Only at Searsucker Scottsdale is it possible for the food to overshadow the fact that I both shook Brian Malarkey’s San Diego-tanned hand and exclaimed in my starstruck stammer that “Everything is incredible!” at least three times when he made his rounds that typical Tuesday night. As someone who obsessively watches Top Chef (even during my lunch hour if I happen to miss an episode), Searsucker quickly made its way to the top of my “eateries I must try” list.
Nestled on the corner of Camelback and Goldwater, Searsucker Scottsdale has found an appropriate home at Scottsdale Fashion Square. The warehouse-chic interior is comprised of distressed furniture and oversized drum lamp shapes, exposed ceiling beams, lumber-embellished windows, and entwined ropes and light bulbs dangling from fixtures above various tables and seating areas in the restaurant.
Searsucker’s environment alone appeals to a diverse crowd, the restaurant capable of suiting any type of occasion — from a girls’ or guys’ night out to a romantic dinner for two.
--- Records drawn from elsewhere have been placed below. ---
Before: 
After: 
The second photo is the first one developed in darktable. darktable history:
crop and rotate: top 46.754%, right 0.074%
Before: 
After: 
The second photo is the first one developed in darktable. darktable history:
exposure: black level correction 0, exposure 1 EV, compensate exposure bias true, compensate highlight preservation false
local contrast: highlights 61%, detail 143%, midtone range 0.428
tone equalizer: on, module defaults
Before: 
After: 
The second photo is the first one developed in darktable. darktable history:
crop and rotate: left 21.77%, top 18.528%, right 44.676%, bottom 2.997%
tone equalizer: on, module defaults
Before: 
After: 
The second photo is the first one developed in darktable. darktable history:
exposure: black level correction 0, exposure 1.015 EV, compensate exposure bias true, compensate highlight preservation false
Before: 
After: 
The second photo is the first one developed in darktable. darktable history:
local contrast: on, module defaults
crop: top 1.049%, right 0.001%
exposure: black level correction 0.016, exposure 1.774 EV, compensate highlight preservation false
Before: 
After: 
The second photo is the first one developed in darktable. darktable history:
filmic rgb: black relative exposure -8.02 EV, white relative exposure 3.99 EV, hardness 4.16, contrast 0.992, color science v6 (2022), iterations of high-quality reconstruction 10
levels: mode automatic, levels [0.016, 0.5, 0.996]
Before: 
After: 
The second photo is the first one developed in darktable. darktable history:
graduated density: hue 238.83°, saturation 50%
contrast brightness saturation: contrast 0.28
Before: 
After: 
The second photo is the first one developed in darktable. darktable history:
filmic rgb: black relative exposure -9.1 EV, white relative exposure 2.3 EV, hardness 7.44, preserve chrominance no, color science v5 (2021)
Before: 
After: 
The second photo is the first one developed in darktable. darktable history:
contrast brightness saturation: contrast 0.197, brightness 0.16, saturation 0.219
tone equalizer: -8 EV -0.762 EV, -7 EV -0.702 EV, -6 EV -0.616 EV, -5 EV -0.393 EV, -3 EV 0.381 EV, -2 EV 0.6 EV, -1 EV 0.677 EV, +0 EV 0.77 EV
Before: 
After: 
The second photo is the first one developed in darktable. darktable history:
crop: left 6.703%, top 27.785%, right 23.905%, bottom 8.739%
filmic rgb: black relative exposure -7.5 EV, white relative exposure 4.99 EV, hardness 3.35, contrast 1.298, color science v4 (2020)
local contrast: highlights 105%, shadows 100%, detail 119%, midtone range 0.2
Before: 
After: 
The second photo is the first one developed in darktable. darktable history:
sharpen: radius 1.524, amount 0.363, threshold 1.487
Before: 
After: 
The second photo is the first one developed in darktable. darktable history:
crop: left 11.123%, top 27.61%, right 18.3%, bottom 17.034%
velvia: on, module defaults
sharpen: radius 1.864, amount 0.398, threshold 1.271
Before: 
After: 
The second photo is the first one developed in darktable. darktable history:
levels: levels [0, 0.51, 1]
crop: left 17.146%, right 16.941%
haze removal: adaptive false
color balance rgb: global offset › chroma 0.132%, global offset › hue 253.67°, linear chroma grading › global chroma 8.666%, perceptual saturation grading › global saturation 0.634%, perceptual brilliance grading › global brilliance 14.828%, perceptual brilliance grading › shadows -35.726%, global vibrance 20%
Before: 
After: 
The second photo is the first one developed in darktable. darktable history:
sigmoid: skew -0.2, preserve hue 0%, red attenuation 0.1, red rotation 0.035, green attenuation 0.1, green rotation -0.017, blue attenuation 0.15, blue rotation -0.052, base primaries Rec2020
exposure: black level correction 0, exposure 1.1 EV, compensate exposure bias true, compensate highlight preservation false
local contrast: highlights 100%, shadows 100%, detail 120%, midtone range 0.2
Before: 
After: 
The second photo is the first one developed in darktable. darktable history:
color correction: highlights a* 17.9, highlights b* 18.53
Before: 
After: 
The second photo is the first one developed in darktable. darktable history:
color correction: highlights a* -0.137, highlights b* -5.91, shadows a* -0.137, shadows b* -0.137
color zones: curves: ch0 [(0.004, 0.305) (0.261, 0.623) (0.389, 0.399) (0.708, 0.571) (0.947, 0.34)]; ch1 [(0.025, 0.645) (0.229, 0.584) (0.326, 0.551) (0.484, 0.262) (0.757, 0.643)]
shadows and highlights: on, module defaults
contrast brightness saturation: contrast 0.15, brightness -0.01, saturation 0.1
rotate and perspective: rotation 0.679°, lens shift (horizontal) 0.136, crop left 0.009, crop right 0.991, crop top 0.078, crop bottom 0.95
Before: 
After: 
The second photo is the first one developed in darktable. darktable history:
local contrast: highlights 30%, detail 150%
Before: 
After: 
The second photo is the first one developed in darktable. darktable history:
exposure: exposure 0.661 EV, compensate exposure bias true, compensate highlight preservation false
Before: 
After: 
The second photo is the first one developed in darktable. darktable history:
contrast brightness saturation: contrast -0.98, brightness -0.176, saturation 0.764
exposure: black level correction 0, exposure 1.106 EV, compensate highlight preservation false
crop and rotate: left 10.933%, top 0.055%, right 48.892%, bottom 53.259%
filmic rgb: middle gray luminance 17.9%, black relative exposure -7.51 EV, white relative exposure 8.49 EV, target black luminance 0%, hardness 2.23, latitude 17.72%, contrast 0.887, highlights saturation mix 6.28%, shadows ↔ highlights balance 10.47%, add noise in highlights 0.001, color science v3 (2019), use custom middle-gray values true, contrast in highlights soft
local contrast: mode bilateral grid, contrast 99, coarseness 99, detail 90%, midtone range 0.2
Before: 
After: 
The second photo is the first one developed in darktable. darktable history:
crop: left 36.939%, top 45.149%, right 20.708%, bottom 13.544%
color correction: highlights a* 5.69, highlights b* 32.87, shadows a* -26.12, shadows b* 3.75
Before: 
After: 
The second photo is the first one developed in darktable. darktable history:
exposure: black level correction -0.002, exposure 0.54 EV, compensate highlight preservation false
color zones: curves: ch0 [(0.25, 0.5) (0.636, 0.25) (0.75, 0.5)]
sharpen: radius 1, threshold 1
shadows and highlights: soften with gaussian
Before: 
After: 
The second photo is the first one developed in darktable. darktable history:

And I noticed just that during my visit, even mid-week.
But what was most apparent to me was just how comfortable the open environment made me, and the rest of the patrons, feel. The tables were arranged in a way that didn’t make everyone feel as though we were literally rubbing elbows with one another, the lighting was dimmed perfectly, couches were abound, and the music was at a level low enough to hear the person next to you. The only way to complement such a homey atmosphere is by pairing it with comfort food, which is exactly what Searsucker Scottsdale’s menu consists of.
After scanning the menu at least five times over, simultaneously munching on the cheddar-cheese-stuffed and cayenne-seasoned cheddar puffers ($2) served to us upon arrival, I’m almost positive our waitress was familiar with our overwhelmed and indecisive response to the menu and immediately began pointing out the more popular items. Due to the very impressive speed at which she spoke about every possible detail of the dishes, we trusted she wouldn’t let us down, and we opted for her suggestions.
As I slowly made a dent in my Indian Summer, savoring every sip, a large spoon was set on our table, soon followed by our “small bites”: the shrimp “spicy” + bacon grits ($12). This popular appetizer boasts a handful of Cajun-seasoned shrimp swimming in the bacon-buttermilk-and-cheese grits. We finished that so quickly, we could have had seconds and thirds, easily.
Once our plates were taken and my Indian Summer finally came to an end, it was time for our main entrees: the loin “filet” with lobster butter + cognac ($35) and the duck X’s 3 breast + confit + orange ($26). Flavorful and juicy in the center, the hearty filet mignon and its cognac paired perfectly with our two sides — the jalapeno-chorizo “corn off the cobb” ($6) and the fried brussels + walnuts ($7). With the cognac on the sweeter side, the spiciness of the “corn off the cob” complemented the filet well. As for the brussels, which is the most popular item on the menu, these were the most lively, bold and mouthwatering sprouts I’ve ever had. Pair the filet with a cabernet, and you’re set.
The judges’ table
Searsucker Scottsdale was a definite hit for me and my dinner companion. Malarkey may have been a Top Chef finalist, but Searsucker is a winner. But who am I kidding? Head there, and you be the judge.